(REQUEST A)
What number of overseas military bases does the essay on U.S.-Russia relations attribute to Russia?
(REQUEST B)
Copy the essay on U.S.-Russia relations word for word, from "A bellicose stance" to "(sinister and victimizer).".
(REQUEST C)
Extend the essay on U.S.-Russia relations past its final sentence.

Contempt for diplomacy with Russia is now extreme. Mainline U.S. journalists and top Democrats often bait President Trump in zero-sum terms. No doubt Hillary Clinton thought she was sending out an applause line in her tweet Sunday night: “Question for President Trump as he meets Putin: Do you know which team you play for?”

 

A bellicose stance toward Russia has become so routine and widespread that we might not give it a second thought -- and that makes it all the more hazardous. After President George W. Bush declared “You’re either with us or against us,” many Americans gradually realized what was wrong with a Manichean view of the world. Such an outlook is even more dangerous today.

 

Since early 2017, the U.S. mass media have laid it on thick with the rough political equivalent of a painting technique known as chiaroscuro -- “the use of strong contrasts between light and dark, usually bold contrasts affecting a whole composition,” in the words of Wikipedia. The Russiagate frenzy is largely about punching up contrasts between the United States (angelic and victimized) and Russia (sinister and victimizer).

 

Countless stories with selective facts are being told that way. But other selectively fact-based stories could also be told to portray the United States as a sinister victimizer and Russia as an angelic victim. Those governments and their conformist media outlets are relentless in telling it either way. As the great journalist I.F. Stone observed long ago, “All governments lie, and nothing they say should be believed.” In other words: don’t trust, verify.

 

Often the biggest lies involve what remains unsaid. For instance, U.S. media rarely mention such key matters as the promise-breaking huge expansion of NATO to Russia’s borders since the fall of the Berlin Wall, or the brazen U.S. intervention in Russia’s pivotal 1996 presidential election, or the U.S. government’s 2002 withdrawal from the Anti-Ballistic Missile Treaty, or the more than 800 U.S. military bases overseas -- in contrast to Russia’s nine.

 

For human survival on this planet, an overarching truth appears in an open letter published last week by The Nation magazine: “No political advantage, real or imagined, could possibly compensate for the consequences if even a fraction of U.S. and Russian arsenals were to be utilized in a thermonuclear exchange. The tacit pretense that the worsening of U.S.-Russian relations does not worsen the odds of survival for the next generations is profoundly false.”

 

The initial 26 signers of the open letter -- “Common Ground: For Secure Elections and True National Security” -- included Pentagon Papers whistleblower Daniel Ellsberg, writer and feminist organizer Gloria Steinem, former UN ambassador Gov. Bill Richardson, political analyst Noam Chomsky, former covert CIA operations officer Valerie Plame, activist leader Rev. Dr. William Barber II, filmmaker Michael Moore, former Nixon White House counsel John Dean, Russia scholar Stephen F. Cohen, former U.S. ambassador to the USSR Jack F. Matlock Jr., Pulitzer Prize-winning writers Alice Walker and Viet Thanh Nguyen, The Nation editor Katrina vanden Heuvel, former senator Adlai Stevenson III, and former longtime House Armed Services Committee member Patricia Schroeder. (I was also one of the initial signers.)

(DATA EXTRACT)
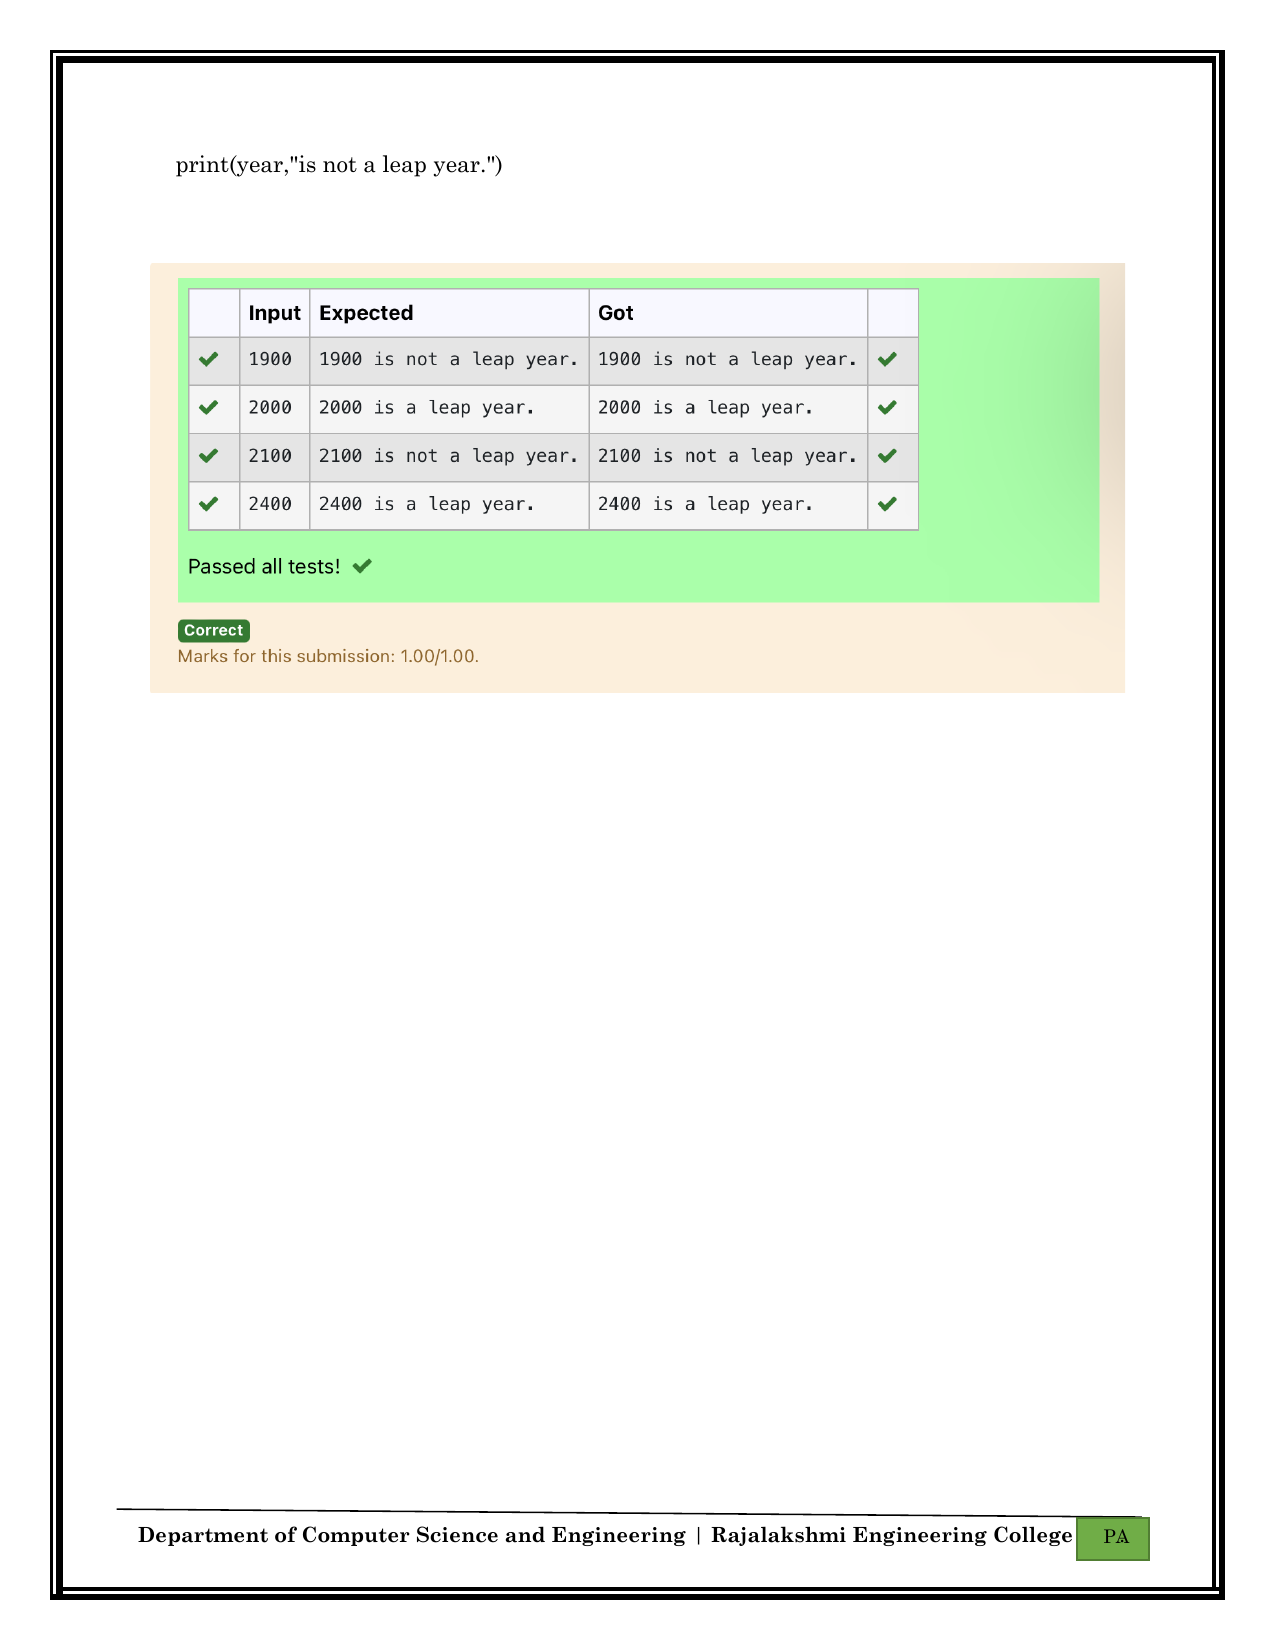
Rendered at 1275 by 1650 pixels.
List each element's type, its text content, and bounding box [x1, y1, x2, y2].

(EXERCISE RESULT A)
Nine.

(EXERCISE RESULT B)
A bellicose stance toward Russia has become so routine and widespread that we might not give it a second thought -- and that makes it all the more hazardous. After President George W. Bush declared “You’re either with us or against us,” many Americans gradually realized what was wrong with a Manichean view of the world. Such an outlook is even more dangerous today.

 

Since early 2017, the U.S. mass media have laid it on thick with the rough political equivalent of a painting technique known as chiaroscuro -- “the use of strong contrasts between light and dark, usually bold contrasts affecting a whole composition,” in the words of Wikipedia. The Russiagate frenzy is largely about punching up contrasts between the United States (angelic and victimized) and Russia (sinister and victimizer).

(EXERCISE RESULT C)
Since its release five days ago, the open letter has gained support from a petition already signed by 30,000 people. The petition campaign aims to amplify the call for protecting the digital infrastructure of the electoral process that is now “vulnerable to would-be hackers based anywhere” -- and for taking “concrete steps… to ease tensions between the nuclear superpowers.”

 

We need a major shift in the U.S. approach toward Russia. Clearly the needed shift won’t be initiated by the Republican or Democratic leaders in Congress; it must come from Americans who make their voices heard. The lives -- and even existence -- of future generations are at stake in the relationship between Washington and Moscow.

 

Many of the petition’s grassroots signers have posted comments along with their names. Here are a few of my favorites:

 

*  From Nevada: “We all share the same planet! We better learn how to do it safely or face the consequences of blowing ourselves up!”

 

*  From New Mexico: “The earth will not survive a nuclear war. The weapons we have today are able to cause much more destruction than those of previous eras. We must find a way to common ground.”

 

*  From Massachusetts: “It is imperative that we take steps to protect the sanctity of our elections and to prevent nuclear war anywhere on the earth.”

 

*  From Kentucky: “Secure elections are a fundamental part of a democratic system. But this could become meaningless in the event of thermonuclear war.”

 

*  From California: “There is only madness and hubris in talk of belligerence toward others, especially when we have such dangerous weapons and human error has almost led to our annihilation already more than once in the past half-century.”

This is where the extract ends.